親族であれば無条件に扶養義務が発生するのか(結論:余力がありかつ扶養需要がある場合に限られる)

民法では,第八百七十七条において,「直系血族及び兄弟姉妹は,互いに扶養をする義務がある。」と親族間の扶養義務を定めています。

 では,親族間であれば無条件に扶養義務が発生するものなのでしょうか。

 まず,生活扶助義務では,義務者が自己及びその共同生活下にあり,かつ,当該扶養権利者よりも先順位にある扶養権利者の社会的地位に見合った従前の生活レベルを落とさず, さらにその他の先順位の扶養権利者への扶養を履行してなお余力のあるときにのみ具体的扶養義務が発生するとされています。

 それぞれの家族について,当然ながらそれぞれの生活があります。

 そのためまず自分たちの生活が優先され,先順位の扶養義務を履行しても,なお余力があるときに扶養義務が発生することとなります。

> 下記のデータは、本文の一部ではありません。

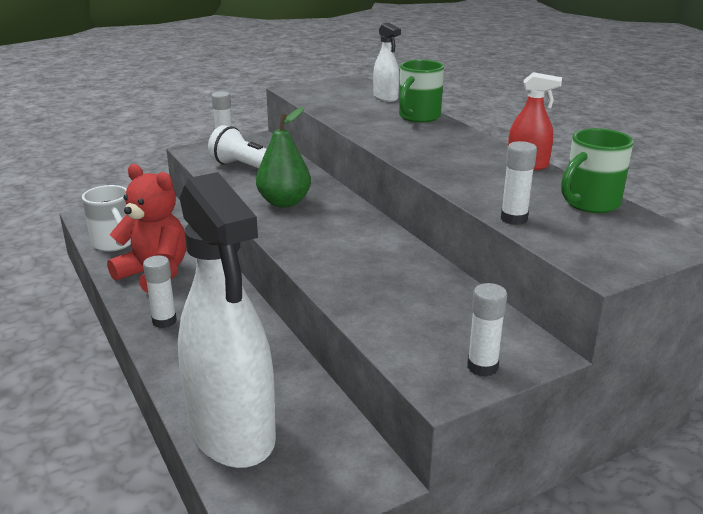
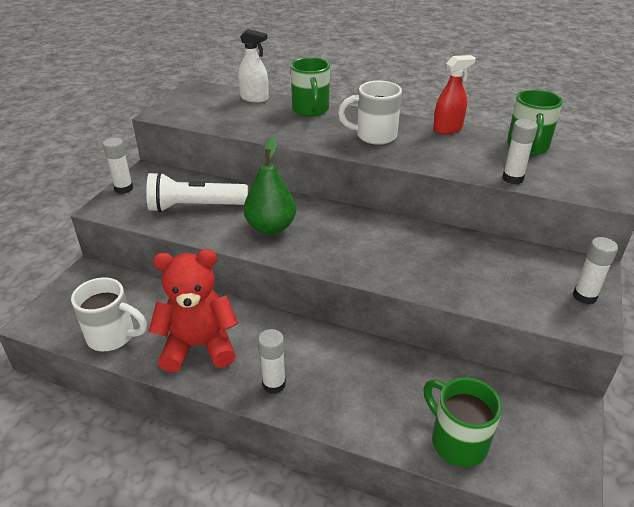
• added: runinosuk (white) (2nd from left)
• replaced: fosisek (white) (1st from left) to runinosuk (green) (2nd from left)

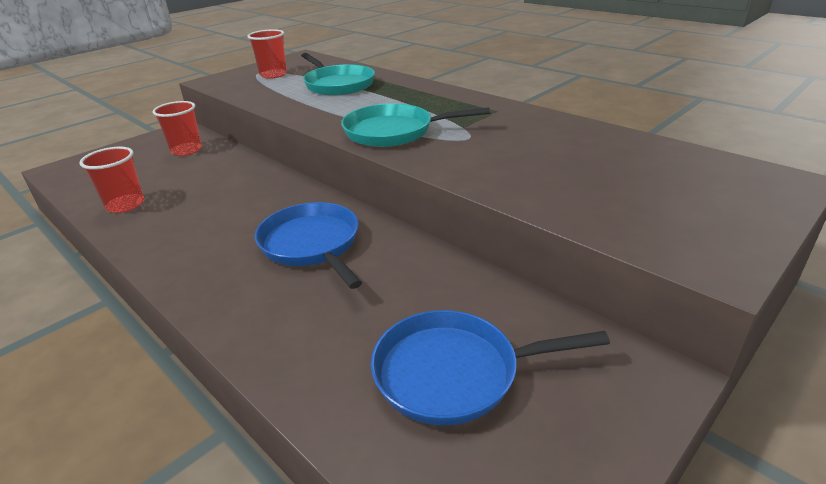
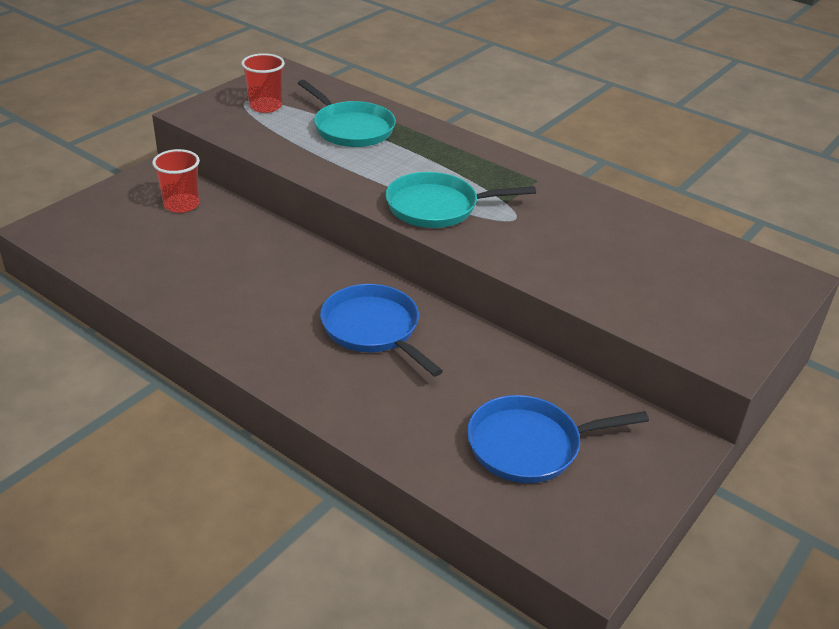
• removed: milonovan (red) (1st from left)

 では,扶養義務者に余力がある場合には,必ず扶養をしなければならないのでしょうか。

 たとえば,高齢の親族が月あたりの年金額が10万円しかないものの,預金を1000万円単位で保有しているような場合にまで,扶養義務が発生するのかが問題となります。

 この点,生活扶助義務における扶養の程度は,義務者の扶養能力の枠内で達成しうる権利者の扶養需要(生活需要の中でその者自身の資産・労働によって満たしえない部分)の程度ということになります。

 その結果実現される生活レベルは,生活保護基準額の示す最低生活を下限とし,従前の生活が上限とされています。

 扶養能力が扶養需要を満たす場合には,扶養需要の程度が扶養の程度となりますが,権利者の生活需要,扶養需要の程度は,権利者・義務者間の諸事情の相対的・総合的均衡によって決せられるとされています(新版 注釈民法(25)795ページ)。

 扶養権利者のこれまでの生活レベルが生活保護基準額の示す最低生活を下回っていた場合は,生活保護基準額の示す最低生活を満たすだけの扶養を行わなければならなくなることから,扶養義務者の生活レベルは従前のものを上回ることとなります。

 逆に,扶養能力が扶養需要を満たしえない場合,扶養の程度は扶養能力の程度となります。

 この場合には,最低生活水準を下回ることのないよう,不足分は後順位の義務者(あるいは公的扶助)によって補われなければなりません。ただし,権利者の需要と義務者の能力との相対的均衡の視点から,扶養需要が,先順位義務者との関係におけるよりも高く又は低く設定されることもありえます。そして公的扶助によるときは,受給要件を満たさなければなりません。

 他方,同順位の義務者が複数ある場合には,それぞれが担う扶養の程度はそれぞれの「扶養能力」に応じて, また,同順位の権利者が複数ある場合には,それぞれが得る扶養の程度はそれぞれの「扶養需要」に応じて定められるのが原則となります。

 このような考え方からすると,前述のような「年金額は少ないが預金は多額である方」の場合には,そもそも扶養需要が存在しない(扶養されなくても,自己の資金だけで生活が成り立つ)ということになります。

 最終的な具体的扶養義務の内容は家庭裁判所の審判によることとなりますが(第879条 扶養の程度又は方法について,当事者間に協議が調わないとき,又は協議をすることができないときは,扶養権利者の需要,扶養義務者の資力その他一切の事情を考慮して,家庭裁判所が, これを定める。),その額や内容,義務者が誰になるかをどう定めるかについては,それぞれの事案に応じた解決が図られることとなります。